Loneliness is a gift that we no longer give ourselves. Where we used to feel lonely, we now feel disconnected and perpetuate that feeling through social media and the running around a picture of life that we’ve superimposed onto life itself. So many of us have bought into the notion that there are not enough hours in the day to get things done and so we rush around, frequently forgetting to pause for any kind of positive introspection. Then, when there’s a lull, we realize there’s a vacuum, which we immediately fill with mindless efforts at connection to something, anything, before we start the rat race all over again.
I remember many times in my life where I would stare blankly into the hours, feeling so lonely that I was wrenched apart by how to find contact. Sometimes it was human contact that I longed for; sometimes there was loneliness so deep within myself that I really wanted just to find me inside the emptiness. Sometimes it was a need for connection with a feeling of aliveness that seemed somehow to elude me, no matter how hard I pushed myself to get out, either with friends or with a lover or even into nature…
I remember these times as being bleak and difficult and sad and full of pessimism but I also cherish all that came from being in that state of mind. Creativity builds and emerges from that place. New ideas arise from that dormancy and can propel us towards renewed enthusiasm. These cycles that are part of human nature are being broken down, just as nature’s cycles are being thwarted by this particular time on earth.
Now, when that lull occurs, I reach for my iPhone and poke away. I check my email. I click onto Facebook. I get lost in a cyber world until something from life pulls me back out into the noise and requires that I pick up speed, fly into motion and start all over again… I’ve lost the quiet of nothingness. I’ve lost the gift of loneliness that might have inspired the kind of action that actually creates magic. I’ve overridden my muse’s request for ingesting the realities of sadness, grief, anger, silence and boredom and my art has suffered. The incubation period for art and ideas has been deleted in favor of an instant fix. A swallowing of what ultimately amounts to stale air.
So it’s come to this, the realization that I miss the weight of loneliness with all her shadows. I miss the babies that were born from her time in in my body.

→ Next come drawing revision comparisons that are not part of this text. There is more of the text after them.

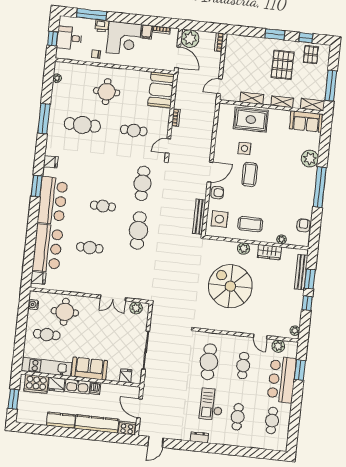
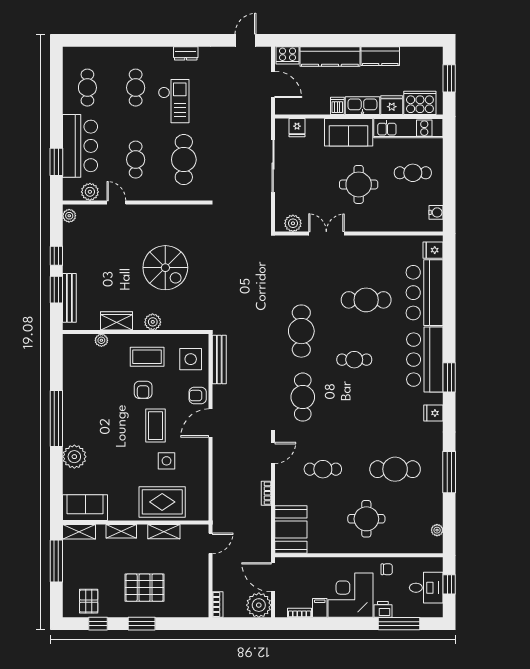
pallet: (283, 65) -> (145, 588), moved, turned 90
armchair: (303, 225) -> (143, 390), moved
cafe table: (90, 248) -> (366, 300), width x1.37, depth x1.35
spiral stairs: (230, 286) -> (165, 268), width x0.73, depth x0.73
round table: (65, 312) -> (359, 184), moved

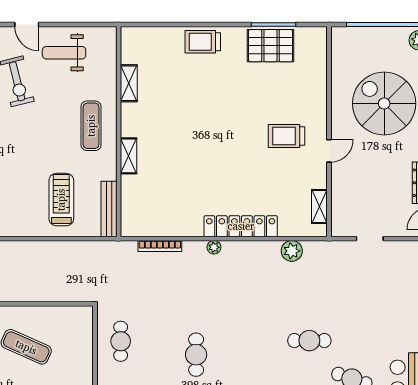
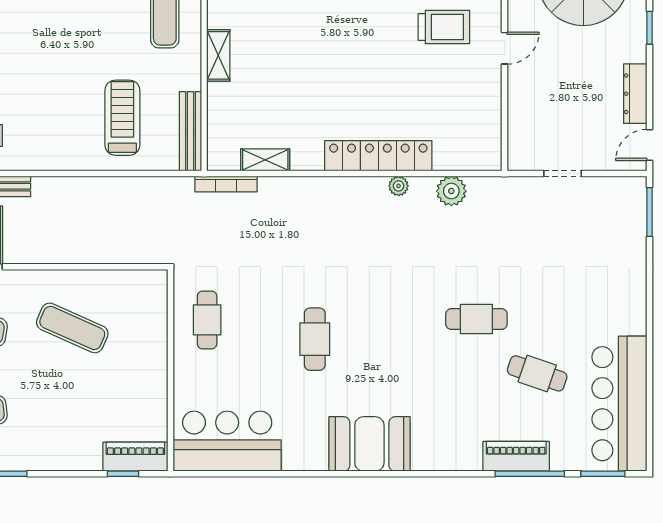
trolley: (287, 136) -> (444, 27), turned 180
shelving: (319, 206) -> (265, 160), moved, turned 90
bookcase: (160, 246) -> (226, 184), moved
plant: (214, 247) -> (399, 186), moved

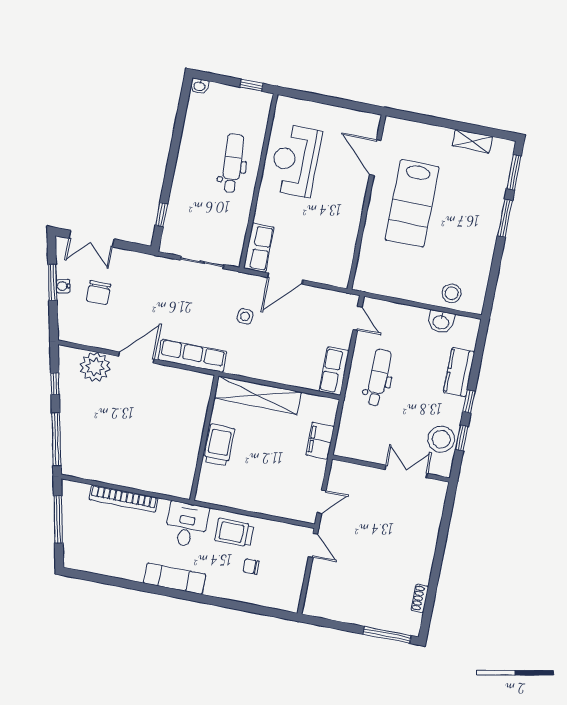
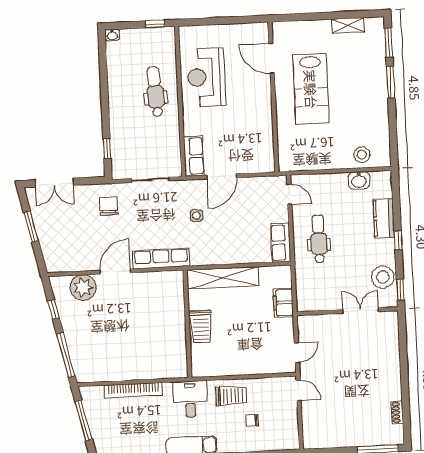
water cooler: (63, 286) -> (40, 227), removed
chair: (99, 292) -> (109, 206), moved, turned 180
window: (462, 438) -> (400, 290), moved
trolley: (219, 445) -> (201, 327), turned 180
trolley: (234, 533) -> (231, 396), turned 180

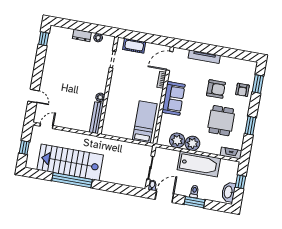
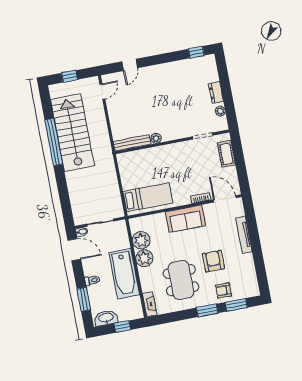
armchair: (216, 89) -> (213, 261), turned 180
dining table: (221, 121) -> (181, 280), width x1.37
door: (47, 126) -> (102, 92), hinge flipped
window: (250, 126) -> (207, 310), moved
window: (194, 202) -> (84, 299), moved

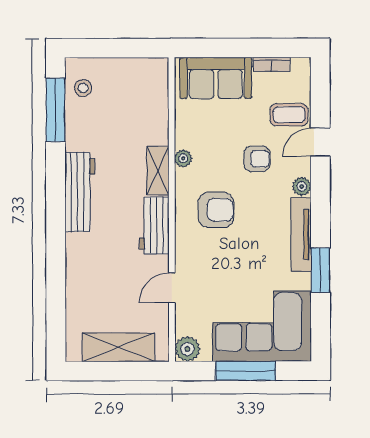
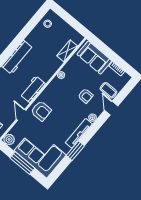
window: (56, 110) -> (32, 23), removed
door: (320, 142) -> (111, 108), hinge flipped
shelving: (158, 170) -> (67, 51), moved
armchair: (216, 210) -> (41, 111), moved
door: (172, 288) -> (21, 115), hinge flipped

I miss the reality of sitting in a place for an unendurable amount of time, wondering if I would ever be able to find any kind of seed to care for again. I miss the parties where I felt ill at ease and unable to participate. I miss reaching out for others who are in that same awkward place because now they’re all occupied. Poking at their phones, disconnected, inaccessible for contact.
Loneliness requires our attention and deserves our gratitude. Without loneliness there can be no genuine movement toward aliveness. We push ourselves out and up and through the clutches of loneliness to seek an alternative, and from that engagement, we can find real connection.